(Collection entries)
_ _ _ _ _

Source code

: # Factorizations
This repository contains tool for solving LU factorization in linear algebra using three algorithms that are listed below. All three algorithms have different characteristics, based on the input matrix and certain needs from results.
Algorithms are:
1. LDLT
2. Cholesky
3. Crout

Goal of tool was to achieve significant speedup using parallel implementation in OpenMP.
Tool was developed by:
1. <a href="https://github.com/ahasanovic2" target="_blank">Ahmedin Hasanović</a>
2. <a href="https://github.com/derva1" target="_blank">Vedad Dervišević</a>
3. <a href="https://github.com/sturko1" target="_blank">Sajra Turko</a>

_ _ _ _ _

# Exercise instructions
Please quote the listing above word for word.

# Exercise result
Source code

: # Factorizations
This repository contains tool for solving LU factorization in linear algebra using three algorithms that are listed below. All three algorithms have different characteristics, based on the input matrix and certain needs from results.
Algorithms are:
1. LDLT
2. Cholesky
3. Crout

Goal of tool was to achieve significant speedup using parallel implementation in OpenMP.
Tool was developed by:
1. <a href="https://github.com/ahasanovic2" target="_blank">Ahmedin Hasanović</a>
2. <a href="https://github.com/derva1" target="_blank">Vedad Dervišević</a>
3. <a href="https://github.com/sturko1" target="_blank">Sajra Turko</a>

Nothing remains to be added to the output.